◆ Task input

══════

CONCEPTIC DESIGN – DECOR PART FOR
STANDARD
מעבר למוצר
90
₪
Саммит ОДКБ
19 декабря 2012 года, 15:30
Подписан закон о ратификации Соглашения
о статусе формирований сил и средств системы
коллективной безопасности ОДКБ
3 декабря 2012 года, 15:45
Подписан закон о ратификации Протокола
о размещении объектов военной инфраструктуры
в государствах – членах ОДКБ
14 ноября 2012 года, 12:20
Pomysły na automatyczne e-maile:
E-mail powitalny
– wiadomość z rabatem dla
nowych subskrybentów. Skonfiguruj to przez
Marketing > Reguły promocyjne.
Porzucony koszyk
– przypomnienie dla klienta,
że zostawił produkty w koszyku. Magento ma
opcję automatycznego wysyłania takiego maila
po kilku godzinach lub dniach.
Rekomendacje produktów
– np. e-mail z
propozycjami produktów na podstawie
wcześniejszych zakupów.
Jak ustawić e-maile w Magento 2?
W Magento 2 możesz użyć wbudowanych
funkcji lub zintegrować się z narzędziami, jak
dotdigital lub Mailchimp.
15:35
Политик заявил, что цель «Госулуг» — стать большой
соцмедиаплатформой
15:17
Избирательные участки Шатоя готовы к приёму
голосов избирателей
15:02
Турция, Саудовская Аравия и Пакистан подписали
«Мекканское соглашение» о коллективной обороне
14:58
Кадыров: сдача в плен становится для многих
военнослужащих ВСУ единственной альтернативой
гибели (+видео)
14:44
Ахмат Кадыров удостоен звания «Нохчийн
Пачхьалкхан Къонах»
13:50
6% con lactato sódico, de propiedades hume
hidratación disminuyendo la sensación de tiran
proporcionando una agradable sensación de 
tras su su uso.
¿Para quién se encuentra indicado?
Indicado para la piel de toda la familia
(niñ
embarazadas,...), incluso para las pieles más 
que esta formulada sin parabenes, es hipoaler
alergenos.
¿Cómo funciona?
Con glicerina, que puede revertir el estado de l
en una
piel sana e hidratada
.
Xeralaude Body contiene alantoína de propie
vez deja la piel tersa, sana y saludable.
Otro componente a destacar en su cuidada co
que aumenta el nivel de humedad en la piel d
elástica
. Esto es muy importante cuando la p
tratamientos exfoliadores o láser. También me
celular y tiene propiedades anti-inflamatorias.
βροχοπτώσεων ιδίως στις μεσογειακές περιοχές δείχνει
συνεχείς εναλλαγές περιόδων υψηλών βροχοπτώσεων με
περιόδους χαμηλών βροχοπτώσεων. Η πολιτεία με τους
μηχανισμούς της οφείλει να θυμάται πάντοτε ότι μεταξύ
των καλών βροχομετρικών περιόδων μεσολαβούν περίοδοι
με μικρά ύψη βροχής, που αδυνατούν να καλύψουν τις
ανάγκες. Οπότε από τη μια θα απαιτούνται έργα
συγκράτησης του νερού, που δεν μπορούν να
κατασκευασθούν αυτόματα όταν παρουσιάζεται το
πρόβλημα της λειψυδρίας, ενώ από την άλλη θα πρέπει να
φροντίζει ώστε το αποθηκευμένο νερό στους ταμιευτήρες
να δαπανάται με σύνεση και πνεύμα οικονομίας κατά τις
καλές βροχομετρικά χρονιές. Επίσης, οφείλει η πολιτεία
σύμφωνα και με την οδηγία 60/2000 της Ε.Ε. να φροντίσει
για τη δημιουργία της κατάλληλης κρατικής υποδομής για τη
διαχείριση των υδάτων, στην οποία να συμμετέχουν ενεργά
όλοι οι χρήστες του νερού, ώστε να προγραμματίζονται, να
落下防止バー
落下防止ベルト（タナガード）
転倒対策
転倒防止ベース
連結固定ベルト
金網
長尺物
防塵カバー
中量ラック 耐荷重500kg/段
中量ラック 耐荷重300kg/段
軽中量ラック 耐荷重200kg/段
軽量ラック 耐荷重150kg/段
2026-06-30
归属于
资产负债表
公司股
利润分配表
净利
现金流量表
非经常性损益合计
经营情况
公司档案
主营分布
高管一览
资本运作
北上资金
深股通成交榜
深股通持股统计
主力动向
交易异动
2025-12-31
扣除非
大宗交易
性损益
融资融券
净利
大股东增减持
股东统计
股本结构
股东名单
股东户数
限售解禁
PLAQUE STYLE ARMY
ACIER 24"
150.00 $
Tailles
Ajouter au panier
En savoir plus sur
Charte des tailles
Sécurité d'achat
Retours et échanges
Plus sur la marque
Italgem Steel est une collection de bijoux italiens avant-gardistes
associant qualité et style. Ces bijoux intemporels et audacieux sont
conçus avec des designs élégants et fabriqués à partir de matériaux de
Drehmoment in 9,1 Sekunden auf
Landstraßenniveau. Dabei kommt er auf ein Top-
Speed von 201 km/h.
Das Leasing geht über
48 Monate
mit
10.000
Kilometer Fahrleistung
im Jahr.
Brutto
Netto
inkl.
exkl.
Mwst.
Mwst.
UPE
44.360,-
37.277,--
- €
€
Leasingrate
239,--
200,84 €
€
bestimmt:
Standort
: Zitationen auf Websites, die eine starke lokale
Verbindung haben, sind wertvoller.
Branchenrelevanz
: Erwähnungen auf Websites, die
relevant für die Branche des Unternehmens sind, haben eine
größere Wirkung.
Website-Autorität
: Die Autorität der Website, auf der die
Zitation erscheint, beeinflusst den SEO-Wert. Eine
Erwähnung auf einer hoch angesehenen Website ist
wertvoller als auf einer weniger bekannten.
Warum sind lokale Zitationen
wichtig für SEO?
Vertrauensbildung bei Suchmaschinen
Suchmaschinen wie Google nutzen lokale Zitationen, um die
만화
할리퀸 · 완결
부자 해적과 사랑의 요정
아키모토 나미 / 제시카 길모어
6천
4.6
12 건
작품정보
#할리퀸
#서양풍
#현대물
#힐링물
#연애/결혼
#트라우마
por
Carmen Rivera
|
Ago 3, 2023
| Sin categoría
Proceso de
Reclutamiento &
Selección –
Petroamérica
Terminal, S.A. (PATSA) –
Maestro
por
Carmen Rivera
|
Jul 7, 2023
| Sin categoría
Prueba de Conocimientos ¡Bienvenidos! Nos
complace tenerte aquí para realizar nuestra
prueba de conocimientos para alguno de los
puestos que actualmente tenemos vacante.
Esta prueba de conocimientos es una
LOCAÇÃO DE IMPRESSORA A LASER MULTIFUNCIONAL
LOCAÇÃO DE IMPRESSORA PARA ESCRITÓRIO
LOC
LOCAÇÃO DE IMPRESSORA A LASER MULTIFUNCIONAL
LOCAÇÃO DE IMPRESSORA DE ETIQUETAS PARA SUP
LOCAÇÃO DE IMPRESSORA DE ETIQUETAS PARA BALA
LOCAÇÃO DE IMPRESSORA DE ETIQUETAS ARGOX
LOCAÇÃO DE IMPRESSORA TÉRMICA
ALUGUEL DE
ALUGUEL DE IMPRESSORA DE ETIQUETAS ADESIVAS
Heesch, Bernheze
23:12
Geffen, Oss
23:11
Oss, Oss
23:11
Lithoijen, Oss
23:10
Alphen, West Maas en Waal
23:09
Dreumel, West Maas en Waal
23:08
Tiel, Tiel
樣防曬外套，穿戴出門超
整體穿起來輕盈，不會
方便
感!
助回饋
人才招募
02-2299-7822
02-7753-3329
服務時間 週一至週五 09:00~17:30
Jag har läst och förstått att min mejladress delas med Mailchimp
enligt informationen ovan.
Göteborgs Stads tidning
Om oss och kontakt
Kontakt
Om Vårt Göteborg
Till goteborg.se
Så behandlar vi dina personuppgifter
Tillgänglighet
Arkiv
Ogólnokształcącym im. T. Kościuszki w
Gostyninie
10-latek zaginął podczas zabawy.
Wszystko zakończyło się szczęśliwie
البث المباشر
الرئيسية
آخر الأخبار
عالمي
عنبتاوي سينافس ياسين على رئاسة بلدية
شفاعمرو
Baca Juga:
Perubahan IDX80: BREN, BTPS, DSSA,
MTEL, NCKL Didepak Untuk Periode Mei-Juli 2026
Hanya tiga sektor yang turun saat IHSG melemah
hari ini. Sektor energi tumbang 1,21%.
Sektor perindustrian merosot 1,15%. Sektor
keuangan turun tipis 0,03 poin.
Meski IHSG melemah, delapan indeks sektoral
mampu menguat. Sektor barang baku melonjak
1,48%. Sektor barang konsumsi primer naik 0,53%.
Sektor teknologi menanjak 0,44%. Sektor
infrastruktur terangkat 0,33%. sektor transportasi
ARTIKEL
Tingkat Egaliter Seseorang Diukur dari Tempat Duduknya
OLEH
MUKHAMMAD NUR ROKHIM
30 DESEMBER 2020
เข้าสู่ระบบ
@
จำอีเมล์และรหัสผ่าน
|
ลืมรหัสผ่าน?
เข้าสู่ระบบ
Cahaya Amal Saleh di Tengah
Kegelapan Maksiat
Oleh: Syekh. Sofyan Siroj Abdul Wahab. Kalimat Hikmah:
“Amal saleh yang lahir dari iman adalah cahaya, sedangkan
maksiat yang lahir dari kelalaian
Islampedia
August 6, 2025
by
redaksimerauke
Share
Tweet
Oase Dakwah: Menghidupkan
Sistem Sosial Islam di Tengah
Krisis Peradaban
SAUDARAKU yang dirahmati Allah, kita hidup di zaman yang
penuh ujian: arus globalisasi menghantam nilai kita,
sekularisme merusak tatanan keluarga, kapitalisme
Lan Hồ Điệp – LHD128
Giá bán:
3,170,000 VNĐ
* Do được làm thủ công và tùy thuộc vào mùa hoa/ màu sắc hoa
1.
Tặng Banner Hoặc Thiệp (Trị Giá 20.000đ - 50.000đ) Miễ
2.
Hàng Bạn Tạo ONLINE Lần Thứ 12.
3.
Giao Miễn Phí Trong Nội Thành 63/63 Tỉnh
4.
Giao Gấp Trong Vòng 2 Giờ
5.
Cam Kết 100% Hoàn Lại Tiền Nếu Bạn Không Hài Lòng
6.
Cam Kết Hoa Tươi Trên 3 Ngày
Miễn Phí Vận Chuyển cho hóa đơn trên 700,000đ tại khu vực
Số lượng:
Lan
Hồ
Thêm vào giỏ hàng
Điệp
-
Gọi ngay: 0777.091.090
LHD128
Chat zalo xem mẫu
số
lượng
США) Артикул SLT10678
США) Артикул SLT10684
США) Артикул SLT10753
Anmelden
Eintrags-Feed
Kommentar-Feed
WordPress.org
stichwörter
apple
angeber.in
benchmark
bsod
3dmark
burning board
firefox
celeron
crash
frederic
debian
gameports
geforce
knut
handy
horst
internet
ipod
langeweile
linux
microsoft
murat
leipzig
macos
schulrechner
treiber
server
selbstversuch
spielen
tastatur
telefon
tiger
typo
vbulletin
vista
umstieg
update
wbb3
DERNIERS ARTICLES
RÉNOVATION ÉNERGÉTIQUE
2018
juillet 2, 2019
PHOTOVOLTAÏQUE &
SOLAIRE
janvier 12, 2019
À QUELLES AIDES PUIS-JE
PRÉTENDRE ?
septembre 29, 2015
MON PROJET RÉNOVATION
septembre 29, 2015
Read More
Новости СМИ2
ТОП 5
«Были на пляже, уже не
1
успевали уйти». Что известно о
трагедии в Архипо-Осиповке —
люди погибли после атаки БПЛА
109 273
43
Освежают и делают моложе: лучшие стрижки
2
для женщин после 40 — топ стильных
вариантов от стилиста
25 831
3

══════

◆ Task brief
Some lines in the data above hold the string "Mailchimp". Find and copy each of them.

◆ Solution to the exercise
dotdigital lub Mailchimp.
Jag har läst och förstått att min mejladress delas med Mailchimp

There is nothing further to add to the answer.